- Oh what a paradise it seems by John Cheever
Cape, 99 pp, £5.50, July 1982, ISBN 0 224 02930 4
- Collected Short Stories by John Cheever
Penguin, 704 pp, £4.95, March 1982, ISBN 0 14 005575 4
- So long a Letter by Mariama Bâ, translated by Modupé Bodé-Thomas
Virago, £5.50, August 1982, ISBN 0 86068 295 1
- A joke goes a long way in the country by Alannah Hopkin
Hamish Hamilton, 157 pp, £7.95, July 1982, ISBN 0 241 10798 9
One time in four, and usually to everyone’s surprise, John Cheever’s heroes spring a wry and furtive victory over disappointment. Cheever is irresistible in describing those delicious moments of triumph when a dogged loser suddenly strikes a home run – like Farragut’s escape from the penitentiary at the end of Falconer. Cheever’s fiction is full of the kind of episode in which the amiably incompetent warm our hearts with an unexpected success, and Oh what a paradise it seems is no exception.

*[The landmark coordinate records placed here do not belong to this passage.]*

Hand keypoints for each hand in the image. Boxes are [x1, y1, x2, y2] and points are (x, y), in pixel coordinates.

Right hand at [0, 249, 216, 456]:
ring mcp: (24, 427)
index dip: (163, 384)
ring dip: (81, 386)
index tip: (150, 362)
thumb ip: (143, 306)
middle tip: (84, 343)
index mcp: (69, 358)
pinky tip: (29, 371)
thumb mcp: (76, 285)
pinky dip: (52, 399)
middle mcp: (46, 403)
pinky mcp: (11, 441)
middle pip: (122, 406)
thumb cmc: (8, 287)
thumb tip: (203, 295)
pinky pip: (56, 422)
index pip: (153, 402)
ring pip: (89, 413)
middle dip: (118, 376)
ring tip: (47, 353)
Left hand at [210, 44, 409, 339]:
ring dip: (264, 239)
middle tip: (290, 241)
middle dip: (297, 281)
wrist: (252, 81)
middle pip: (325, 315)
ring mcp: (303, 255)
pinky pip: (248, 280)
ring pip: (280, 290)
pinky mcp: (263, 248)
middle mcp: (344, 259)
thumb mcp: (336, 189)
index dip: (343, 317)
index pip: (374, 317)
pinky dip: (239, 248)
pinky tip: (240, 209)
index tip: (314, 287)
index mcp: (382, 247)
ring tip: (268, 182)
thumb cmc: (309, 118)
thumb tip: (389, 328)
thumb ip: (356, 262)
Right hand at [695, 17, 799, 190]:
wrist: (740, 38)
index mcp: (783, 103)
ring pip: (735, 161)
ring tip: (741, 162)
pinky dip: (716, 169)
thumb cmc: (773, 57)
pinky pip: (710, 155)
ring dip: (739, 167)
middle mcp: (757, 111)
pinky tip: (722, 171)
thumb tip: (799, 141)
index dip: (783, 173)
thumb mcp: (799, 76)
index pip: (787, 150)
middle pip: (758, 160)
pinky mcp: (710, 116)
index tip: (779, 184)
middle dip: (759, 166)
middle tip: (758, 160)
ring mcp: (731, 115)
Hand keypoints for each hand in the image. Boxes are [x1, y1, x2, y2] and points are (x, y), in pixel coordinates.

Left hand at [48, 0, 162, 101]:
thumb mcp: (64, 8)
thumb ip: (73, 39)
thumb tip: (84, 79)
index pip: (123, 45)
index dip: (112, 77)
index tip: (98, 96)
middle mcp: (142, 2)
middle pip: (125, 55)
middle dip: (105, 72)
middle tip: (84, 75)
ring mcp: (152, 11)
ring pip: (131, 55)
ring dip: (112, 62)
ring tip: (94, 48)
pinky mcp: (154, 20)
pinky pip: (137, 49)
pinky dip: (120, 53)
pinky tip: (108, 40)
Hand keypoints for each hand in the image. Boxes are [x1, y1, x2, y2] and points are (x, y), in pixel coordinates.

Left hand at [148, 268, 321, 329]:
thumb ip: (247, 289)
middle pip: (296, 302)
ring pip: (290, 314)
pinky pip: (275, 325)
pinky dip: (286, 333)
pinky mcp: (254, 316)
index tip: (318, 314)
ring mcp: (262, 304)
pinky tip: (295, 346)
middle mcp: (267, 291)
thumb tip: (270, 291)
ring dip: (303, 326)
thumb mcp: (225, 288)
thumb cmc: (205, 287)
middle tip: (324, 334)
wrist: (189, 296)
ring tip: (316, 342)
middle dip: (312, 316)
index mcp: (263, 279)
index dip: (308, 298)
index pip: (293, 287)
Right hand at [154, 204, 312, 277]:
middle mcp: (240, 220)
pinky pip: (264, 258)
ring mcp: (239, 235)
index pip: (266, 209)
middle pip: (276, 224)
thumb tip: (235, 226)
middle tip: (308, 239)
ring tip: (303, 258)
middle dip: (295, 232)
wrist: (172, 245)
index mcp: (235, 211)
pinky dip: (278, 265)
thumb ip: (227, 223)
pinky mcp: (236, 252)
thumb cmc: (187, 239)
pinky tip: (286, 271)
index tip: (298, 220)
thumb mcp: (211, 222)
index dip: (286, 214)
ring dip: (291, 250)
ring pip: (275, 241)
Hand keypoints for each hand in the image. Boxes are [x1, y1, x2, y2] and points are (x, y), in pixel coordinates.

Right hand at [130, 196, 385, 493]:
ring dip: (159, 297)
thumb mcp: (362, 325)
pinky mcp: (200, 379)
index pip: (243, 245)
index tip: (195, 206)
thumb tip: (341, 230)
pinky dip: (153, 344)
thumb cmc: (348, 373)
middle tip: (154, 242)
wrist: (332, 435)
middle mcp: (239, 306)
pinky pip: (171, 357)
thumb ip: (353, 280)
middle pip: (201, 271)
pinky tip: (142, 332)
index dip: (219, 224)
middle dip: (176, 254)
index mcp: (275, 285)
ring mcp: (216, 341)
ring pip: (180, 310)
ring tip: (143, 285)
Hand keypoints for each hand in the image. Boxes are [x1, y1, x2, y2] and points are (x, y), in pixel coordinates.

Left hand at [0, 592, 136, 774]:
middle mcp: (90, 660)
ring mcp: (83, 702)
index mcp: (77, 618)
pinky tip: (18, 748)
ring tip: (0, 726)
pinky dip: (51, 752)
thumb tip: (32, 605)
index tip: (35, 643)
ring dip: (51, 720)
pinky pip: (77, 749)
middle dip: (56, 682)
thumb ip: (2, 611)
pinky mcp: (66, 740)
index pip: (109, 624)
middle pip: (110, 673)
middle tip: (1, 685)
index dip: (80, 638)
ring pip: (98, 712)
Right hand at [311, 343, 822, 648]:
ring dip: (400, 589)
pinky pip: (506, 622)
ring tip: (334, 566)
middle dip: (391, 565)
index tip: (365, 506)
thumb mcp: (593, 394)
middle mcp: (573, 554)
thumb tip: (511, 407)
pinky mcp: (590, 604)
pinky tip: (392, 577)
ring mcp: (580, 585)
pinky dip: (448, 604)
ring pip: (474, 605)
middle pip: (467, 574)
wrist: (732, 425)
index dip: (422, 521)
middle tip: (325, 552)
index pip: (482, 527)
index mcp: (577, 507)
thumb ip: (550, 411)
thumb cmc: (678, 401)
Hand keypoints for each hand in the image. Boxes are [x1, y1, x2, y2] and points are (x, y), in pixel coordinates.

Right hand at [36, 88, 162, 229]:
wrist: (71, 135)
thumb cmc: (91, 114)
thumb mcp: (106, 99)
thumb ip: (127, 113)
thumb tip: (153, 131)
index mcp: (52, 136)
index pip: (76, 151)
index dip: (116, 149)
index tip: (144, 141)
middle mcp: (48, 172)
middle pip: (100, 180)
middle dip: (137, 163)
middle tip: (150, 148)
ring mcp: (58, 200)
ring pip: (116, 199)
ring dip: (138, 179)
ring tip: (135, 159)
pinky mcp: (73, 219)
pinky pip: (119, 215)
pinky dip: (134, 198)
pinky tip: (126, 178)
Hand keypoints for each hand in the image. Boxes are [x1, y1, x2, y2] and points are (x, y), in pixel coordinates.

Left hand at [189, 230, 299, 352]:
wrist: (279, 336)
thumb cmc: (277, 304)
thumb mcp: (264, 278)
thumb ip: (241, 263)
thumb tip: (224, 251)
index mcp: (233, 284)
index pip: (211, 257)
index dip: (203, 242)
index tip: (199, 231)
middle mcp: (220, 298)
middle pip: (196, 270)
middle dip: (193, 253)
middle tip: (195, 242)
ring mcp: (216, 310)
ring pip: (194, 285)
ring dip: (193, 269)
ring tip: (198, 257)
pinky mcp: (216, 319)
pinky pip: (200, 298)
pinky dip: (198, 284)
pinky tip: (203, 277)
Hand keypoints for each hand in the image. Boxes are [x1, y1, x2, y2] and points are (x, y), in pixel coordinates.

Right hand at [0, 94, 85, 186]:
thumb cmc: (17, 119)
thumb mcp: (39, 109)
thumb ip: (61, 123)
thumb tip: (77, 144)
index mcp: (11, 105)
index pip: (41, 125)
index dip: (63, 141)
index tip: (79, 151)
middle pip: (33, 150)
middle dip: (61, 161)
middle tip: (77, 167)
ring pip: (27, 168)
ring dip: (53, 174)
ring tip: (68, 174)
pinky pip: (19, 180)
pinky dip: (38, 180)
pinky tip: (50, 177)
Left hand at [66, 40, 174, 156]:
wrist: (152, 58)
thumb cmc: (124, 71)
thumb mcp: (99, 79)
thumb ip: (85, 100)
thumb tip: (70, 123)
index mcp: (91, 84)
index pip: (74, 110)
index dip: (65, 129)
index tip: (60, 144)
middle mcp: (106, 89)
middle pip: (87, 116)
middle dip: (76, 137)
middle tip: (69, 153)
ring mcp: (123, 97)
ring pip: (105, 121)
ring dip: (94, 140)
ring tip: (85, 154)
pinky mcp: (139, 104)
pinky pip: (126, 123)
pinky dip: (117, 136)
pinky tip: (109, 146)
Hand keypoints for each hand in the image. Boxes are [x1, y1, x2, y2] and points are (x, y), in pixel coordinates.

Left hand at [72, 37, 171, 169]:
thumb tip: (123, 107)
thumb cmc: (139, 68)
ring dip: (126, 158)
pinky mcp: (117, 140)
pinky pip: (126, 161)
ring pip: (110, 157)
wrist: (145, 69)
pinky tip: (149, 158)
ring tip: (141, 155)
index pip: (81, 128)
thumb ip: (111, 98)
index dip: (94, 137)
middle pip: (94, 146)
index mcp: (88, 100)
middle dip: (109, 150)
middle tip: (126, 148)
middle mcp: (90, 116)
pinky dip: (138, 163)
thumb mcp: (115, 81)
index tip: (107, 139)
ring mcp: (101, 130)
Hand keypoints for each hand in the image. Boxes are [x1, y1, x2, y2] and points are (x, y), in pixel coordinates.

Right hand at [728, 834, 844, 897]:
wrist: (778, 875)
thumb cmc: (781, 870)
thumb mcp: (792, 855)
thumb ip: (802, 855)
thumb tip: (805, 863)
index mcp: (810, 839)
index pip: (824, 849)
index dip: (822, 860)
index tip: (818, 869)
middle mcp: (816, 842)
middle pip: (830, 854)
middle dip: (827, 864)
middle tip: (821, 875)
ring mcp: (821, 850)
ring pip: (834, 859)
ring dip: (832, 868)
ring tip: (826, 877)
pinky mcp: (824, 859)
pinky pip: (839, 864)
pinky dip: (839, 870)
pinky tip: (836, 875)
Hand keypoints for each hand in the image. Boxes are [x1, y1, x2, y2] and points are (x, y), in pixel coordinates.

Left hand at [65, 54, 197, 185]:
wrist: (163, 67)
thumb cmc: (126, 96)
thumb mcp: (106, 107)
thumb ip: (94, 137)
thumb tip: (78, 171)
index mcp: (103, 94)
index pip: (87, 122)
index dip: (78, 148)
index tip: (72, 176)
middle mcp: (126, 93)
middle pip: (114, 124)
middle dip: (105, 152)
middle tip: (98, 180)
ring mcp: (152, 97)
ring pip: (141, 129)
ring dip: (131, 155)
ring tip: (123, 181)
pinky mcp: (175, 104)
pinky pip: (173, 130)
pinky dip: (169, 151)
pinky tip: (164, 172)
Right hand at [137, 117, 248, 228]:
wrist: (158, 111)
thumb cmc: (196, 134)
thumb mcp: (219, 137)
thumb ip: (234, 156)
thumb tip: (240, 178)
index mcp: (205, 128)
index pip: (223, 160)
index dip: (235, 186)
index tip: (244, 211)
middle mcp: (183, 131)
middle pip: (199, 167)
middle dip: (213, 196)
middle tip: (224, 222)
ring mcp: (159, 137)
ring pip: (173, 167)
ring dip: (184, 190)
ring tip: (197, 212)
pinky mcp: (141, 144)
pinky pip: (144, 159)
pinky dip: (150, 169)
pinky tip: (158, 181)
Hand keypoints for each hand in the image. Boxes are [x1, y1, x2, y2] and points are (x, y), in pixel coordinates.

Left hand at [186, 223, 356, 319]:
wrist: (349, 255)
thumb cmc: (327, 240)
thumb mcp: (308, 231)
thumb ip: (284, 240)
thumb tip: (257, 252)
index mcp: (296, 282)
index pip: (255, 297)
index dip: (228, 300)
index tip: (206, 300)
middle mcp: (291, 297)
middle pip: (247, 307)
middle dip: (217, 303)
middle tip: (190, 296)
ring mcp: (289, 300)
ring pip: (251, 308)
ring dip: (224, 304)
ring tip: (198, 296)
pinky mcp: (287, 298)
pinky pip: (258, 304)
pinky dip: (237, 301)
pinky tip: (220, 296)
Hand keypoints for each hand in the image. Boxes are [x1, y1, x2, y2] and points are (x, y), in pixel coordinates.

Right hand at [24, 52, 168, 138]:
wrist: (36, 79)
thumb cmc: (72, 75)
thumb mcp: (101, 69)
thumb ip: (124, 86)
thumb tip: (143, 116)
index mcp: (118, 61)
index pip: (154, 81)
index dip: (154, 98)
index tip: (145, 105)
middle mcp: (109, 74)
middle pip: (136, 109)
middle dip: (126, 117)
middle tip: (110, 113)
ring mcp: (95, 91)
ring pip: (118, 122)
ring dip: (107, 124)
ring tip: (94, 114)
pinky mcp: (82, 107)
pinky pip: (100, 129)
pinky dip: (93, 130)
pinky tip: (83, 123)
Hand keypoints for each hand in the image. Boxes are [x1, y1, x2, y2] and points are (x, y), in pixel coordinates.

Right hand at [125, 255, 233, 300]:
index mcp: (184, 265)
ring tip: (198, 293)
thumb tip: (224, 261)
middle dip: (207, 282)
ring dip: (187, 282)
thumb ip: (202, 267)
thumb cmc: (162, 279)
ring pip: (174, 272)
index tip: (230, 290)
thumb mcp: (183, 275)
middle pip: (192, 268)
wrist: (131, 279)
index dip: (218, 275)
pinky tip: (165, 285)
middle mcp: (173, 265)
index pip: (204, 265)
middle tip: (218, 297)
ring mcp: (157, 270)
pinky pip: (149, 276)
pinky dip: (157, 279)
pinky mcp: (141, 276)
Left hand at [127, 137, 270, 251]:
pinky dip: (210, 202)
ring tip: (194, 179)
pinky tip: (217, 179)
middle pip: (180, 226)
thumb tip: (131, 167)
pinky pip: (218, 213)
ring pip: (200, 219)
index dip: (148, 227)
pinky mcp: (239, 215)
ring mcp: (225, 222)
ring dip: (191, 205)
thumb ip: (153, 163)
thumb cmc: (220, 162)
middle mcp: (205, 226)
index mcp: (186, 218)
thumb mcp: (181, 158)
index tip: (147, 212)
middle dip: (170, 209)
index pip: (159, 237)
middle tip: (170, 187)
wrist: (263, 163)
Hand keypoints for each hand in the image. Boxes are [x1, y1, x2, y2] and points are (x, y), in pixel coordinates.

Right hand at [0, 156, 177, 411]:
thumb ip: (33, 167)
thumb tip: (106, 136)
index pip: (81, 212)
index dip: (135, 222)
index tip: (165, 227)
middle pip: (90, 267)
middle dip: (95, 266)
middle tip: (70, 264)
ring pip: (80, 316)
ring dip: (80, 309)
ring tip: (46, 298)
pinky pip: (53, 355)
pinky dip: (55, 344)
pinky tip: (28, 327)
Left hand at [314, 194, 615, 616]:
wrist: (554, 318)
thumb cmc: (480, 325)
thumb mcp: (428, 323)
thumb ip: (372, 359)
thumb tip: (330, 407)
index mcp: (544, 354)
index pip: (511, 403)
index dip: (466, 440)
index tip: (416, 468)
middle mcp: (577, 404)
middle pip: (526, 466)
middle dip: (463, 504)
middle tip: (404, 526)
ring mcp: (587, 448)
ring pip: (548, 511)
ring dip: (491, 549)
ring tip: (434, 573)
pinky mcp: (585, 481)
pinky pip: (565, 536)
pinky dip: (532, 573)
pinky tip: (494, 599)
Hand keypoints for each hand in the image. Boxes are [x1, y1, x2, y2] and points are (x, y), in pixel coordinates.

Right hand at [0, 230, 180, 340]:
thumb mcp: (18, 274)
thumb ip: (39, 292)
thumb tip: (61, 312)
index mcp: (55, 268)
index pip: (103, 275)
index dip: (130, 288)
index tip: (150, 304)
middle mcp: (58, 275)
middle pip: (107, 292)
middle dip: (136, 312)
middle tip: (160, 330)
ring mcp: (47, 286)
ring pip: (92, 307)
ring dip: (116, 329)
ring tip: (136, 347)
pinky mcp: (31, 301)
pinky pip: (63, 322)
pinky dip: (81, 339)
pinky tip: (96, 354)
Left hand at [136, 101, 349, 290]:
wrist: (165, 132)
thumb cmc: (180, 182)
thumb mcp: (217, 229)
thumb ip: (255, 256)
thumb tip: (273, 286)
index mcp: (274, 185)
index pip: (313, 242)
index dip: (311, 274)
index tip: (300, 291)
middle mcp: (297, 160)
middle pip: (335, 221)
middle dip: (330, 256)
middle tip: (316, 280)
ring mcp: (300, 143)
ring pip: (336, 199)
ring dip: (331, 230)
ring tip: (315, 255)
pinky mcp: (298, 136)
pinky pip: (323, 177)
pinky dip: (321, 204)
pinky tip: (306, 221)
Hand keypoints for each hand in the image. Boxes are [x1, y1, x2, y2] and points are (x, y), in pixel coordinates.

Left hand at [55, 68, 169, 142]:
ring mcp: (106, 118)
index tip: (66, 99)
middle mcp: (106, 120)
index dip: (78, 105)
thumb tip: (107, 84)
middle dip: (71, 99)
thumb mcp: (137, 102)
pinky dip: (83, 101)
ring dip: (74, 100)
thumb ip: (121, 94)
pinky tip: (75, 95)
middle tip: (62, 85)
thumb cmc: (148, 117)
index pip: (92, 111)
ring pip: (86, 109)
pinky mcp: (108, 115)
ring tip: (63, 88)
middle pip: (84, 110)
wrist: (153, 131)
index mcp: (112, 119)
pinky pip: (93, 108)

A short book, it develops two episodes in the life of Lemuel Sears, one of those gentle, even-tempered and articulate male characters who often figure as Cheever’s protagonists. Lemuel Sears is old, but still sprightly enough to embark on a new love affair, and still doughty enough to tackle the local mobsters when they turn the town beauty spot (Beasley’s pond) into a municipal dump.